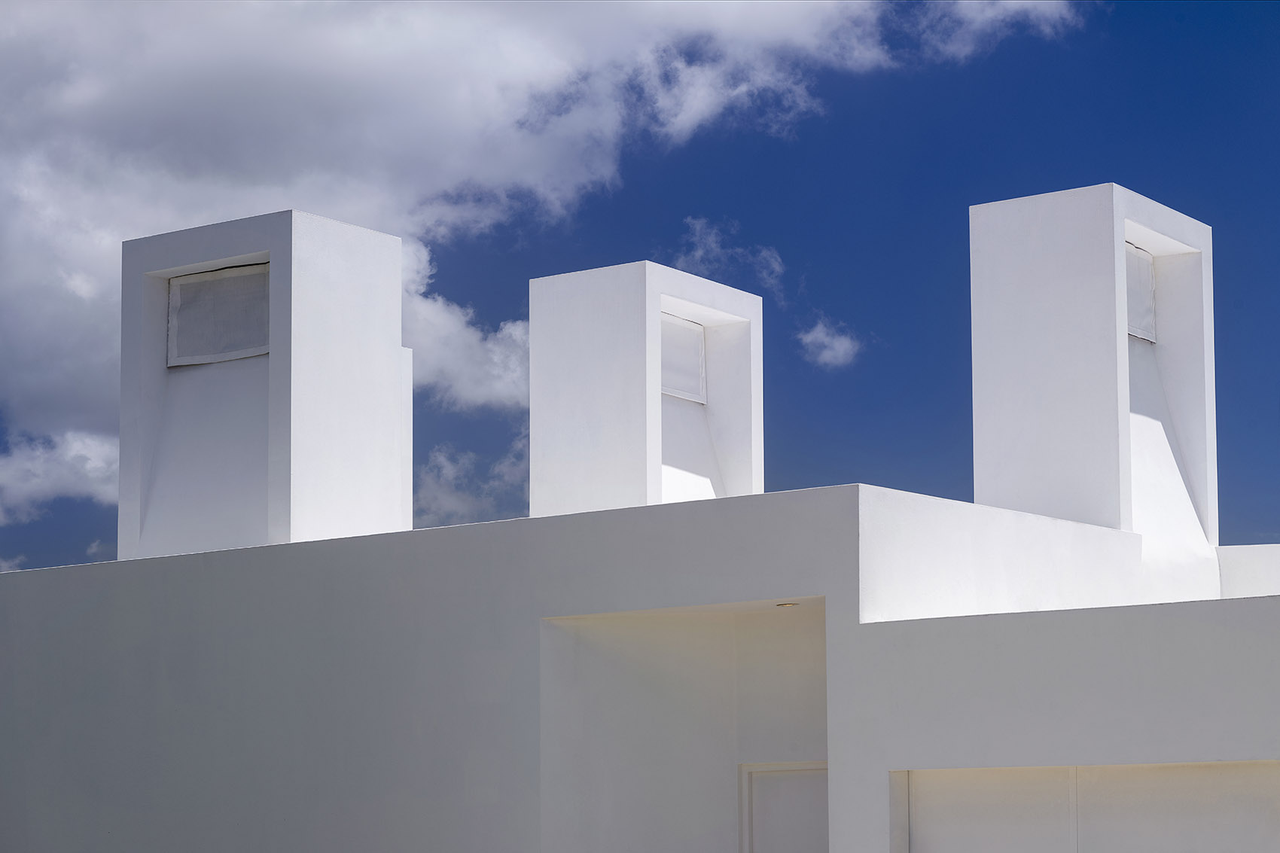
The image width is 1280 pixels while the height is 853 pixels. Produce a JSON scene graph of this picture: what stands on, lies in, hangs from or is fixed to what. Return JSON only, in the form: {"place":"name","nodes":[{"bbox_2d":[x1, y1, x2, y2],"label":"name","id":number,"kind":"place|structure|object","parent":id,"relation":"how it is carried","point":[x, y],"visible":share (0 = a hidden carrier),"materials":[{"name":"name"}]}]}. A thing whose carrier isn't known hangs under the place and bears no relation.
{"place":"outdoors","nodes":[
{"label":"outdoors","id":0,"kind":"place"},
{"bbox_2d":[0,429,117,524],"label":"cloud","id":1,"kind":"structure","parent":0,"point":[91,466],"materials":[{"name":"white"}]},
{"bbox_2d":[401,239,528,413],"label":"cloud","id":2,"kind":"structure","parent":0,"point":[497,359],"materials":[{"name":"white"}]},
{"bbox_2d":[414,432,529,527],"label":"cloud","id":3,"kind":"structure","parent":0,"point":[452,498],"materials":[{"name":"white"}]},
{"bbox_2d":[0,0,1084,531],"label":"cloud","id":4,"kind":"structure","parent":0,"point":[454,65],"materials":[{"name":"white"}]},
{"bbox_2d":[0,196,1279,852],"label":"building","id":5,"kind":"structure","parent":0,"point":[552,592],"materials":[{"name":"white paint"}]},
{"bbox_2d":[118,207,410,560],"label":"chimney","id":6,"kind":"object","parent":5,"relation":"on","point":[391,369],"visible":0.8,"materials":[{"name":"white paint"}]},
{"bbox_2d":[166,262,270,367],"label":"window","id":7,"kind":"structure","parent":6,"relation":"in","point":[242,281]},
{"bbox_2d":[528,260,763,516],"label":"chimney","id":8,"kind":"object","parent":5,"relation":"on","point":[657,327],"visible":0.75,"materials":[{"name":"white paint"}]},
{"bbox_2d":[660,313,706,404],"label":"window","id":9,"kind":"structure","parent":8,"relation":"in","point":[667,319],"materials":[{"name":"white"}]},
{"bbox_2d":[739,761,827,852],"label":"door","id":10,"kind":"structure","parent":5,"relation":"in","point":[777,774],"materials":[{"name":"white paint"}]},
{"bbox_2d":[775,600,800,608],"label":"ceiling light","id":11,"kind":"object","parent":5,"relation":"attached to","point":[782,605],"visible":0.78,"materials":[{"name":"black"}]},
{"bbox_2d":[902,762,1279,852],"label":"door","id":12,"kind":"structure","parent":5,"relation":"in","point":[1201,769],"materials":[{"name":"white"}]},
{"bbox_2d":[968,181,1218,555],"label":"chimney","id":13,"kind":"object","parent":5,"relation":"on","point":[978,491],"visible":0.79,"materials":[{"name":"white paint"}]},
{"bbox_2d":[1124,243,1156,343],"label":"window","id":14,"kind":"structure","parent":13,"relation":"in","point":[1146,267],"materials":[{"name":"white"}]},
{"bbox_2d":[0,0,1279,581],"label":"sky","id":15,"kind":"structure","parent":0,"point":[970,386],"materials":[{"name":"blue"}]},
{"bbox_2d":[674,216,785,291],"label":"cloud","id":16,"kind":"structure","parent":0,"point":[697,254],"materials":[{"name":"white"}]},
{"bbox_2d":[798,319,861,369],"label":"small cloud","id":17,"kind":"structure","parent":0,"point":[837,346],"materials":[{"name":"white"}]}
]}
* * * * * * * * *
▶ _Instructions for the task_: Skip the pictures and give the entries above again word for word.

▶ _Exercise response_:
The image width is 1280 pixels while the height is 853 pixels. Produce a JSON scene graph of this picture: what stands on, lies in, hangs from or is fixed to what. Return JSON only, in the form: {"place":"name","nodes":[{"bbox_2d":[x1, y1, x2, y2],"label":"name","id":number,"kind":"place|structure|object","parent":id,"relation":"how it is carried","point":[x, y],"visible":share (0 = a hidden carrier),"materials":[{"name":"name"}]}]}. A thing whose carrier isn't known hangs under the place and bears no relation.
{"place":"outdoors","nodes":[
{"label":"outdoors","id":0,"kind":"place"},
{"bbox_2d":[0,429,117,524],"label":"cloud","id":1,"kind":"structure","parent":0,"point":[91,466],"materials":[{"name":"white"}]},
{"bbox_2d":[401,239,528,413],"label":"cloud","id":2,"kind":"structure","parent":0,"point":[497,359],"materials":[{"name":"white"}]},
{"bbox_2d":[414,432,529,527],"label":"cloud","id":3,"kind":"structure","parent":0,"point":[452,498],"materials":[{"name":"white"}]},
{"bbox_2d":[0,0,1084,531],"label":"cloud","id":4,"kind":"structure","parent":0,"point":[454,65],"materials":[{"name":"white"}]},
{"bbox_2d":[0,196,1279,852],"label":"building","id":5,"kind":"structure","parent":0,"point":[552,592],"materials":[{"name":"white paint"}]},
{"bbox_2d":[118,207,410,560],"label":"chimney","id":6,"kind":"object","parent":5,"relation":"on","point":[391,369],"visible":0.8,"materials":[{"name":"white paint"}]},
{"bbox_2d":[166,262,270,367],"label":"window","id":7,"kind":"structure","parent":6,"relation":"in","point":[242,281]},
{"bbox_2d":[528,260,763,516],"label":"chimney","id":8,"kind":"object","parent":5,"relation":"on","point":[657,327],"visible":0.75,"materials":[{"name":"white paint"}]},
{"bbox_2d":[660,313,706,404],"label":"window","id":9,"kind":"structure","parent":8,"relation":"in","point":[667,319],"materials":[{"name":"white"}]},
{"bbox_2d":[739,761,827,852],"label":"door","id":10,"kind":"structure","parent":5,"relation":"in","point":[777,774],"materials":[{"name":"white paint"}]},
{"bbox_2d":[775,600,800,608],"label":"ceiling light","id":11,"kind":"object","parent":5,"relation":"attached to","point":[782,605],"visible":0.78,"materials":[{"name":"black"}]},
{"bbox_2d":[902,762,1279,852],"label":"door","id":12,"kind":"structure","parent":5,"relation":"in","point":[1201,769],"materials":[{"name":"white"}]},
{"bbox_2d":[968,181,1218,555],"label":"chimney","id":13,"kind":"object","parent":5,"relation":"on","point":[978,491],"visible":0.79,"materials":[{"name":"white paint"}]},
{"bbox_2d":[1124,243,1156,343],"label":"window","id":14,"kind":"structure","parent":13,"relation":"in","point":[1146,267],"materials":[{"name":"white"}]},
{"bbox_2d":[0,0,1279,581],"label":"sky","id":15,"kind":"structure","parent":0,"point":[970,386],"materials":[{"name":"blue"}]},
{"bbox_2d":[674,216,785,291],"label":"cloud","id":16,"kind":"structure","parent":0,"point":[697,254],"materials":[{"name":"white"}]},
{"bbox_2d":[798,319,861,369],"label":"small cloud","id":17,"kind":"structure","parent":0,"point":[837,346],"materials":[{"name":"white"}]}
]}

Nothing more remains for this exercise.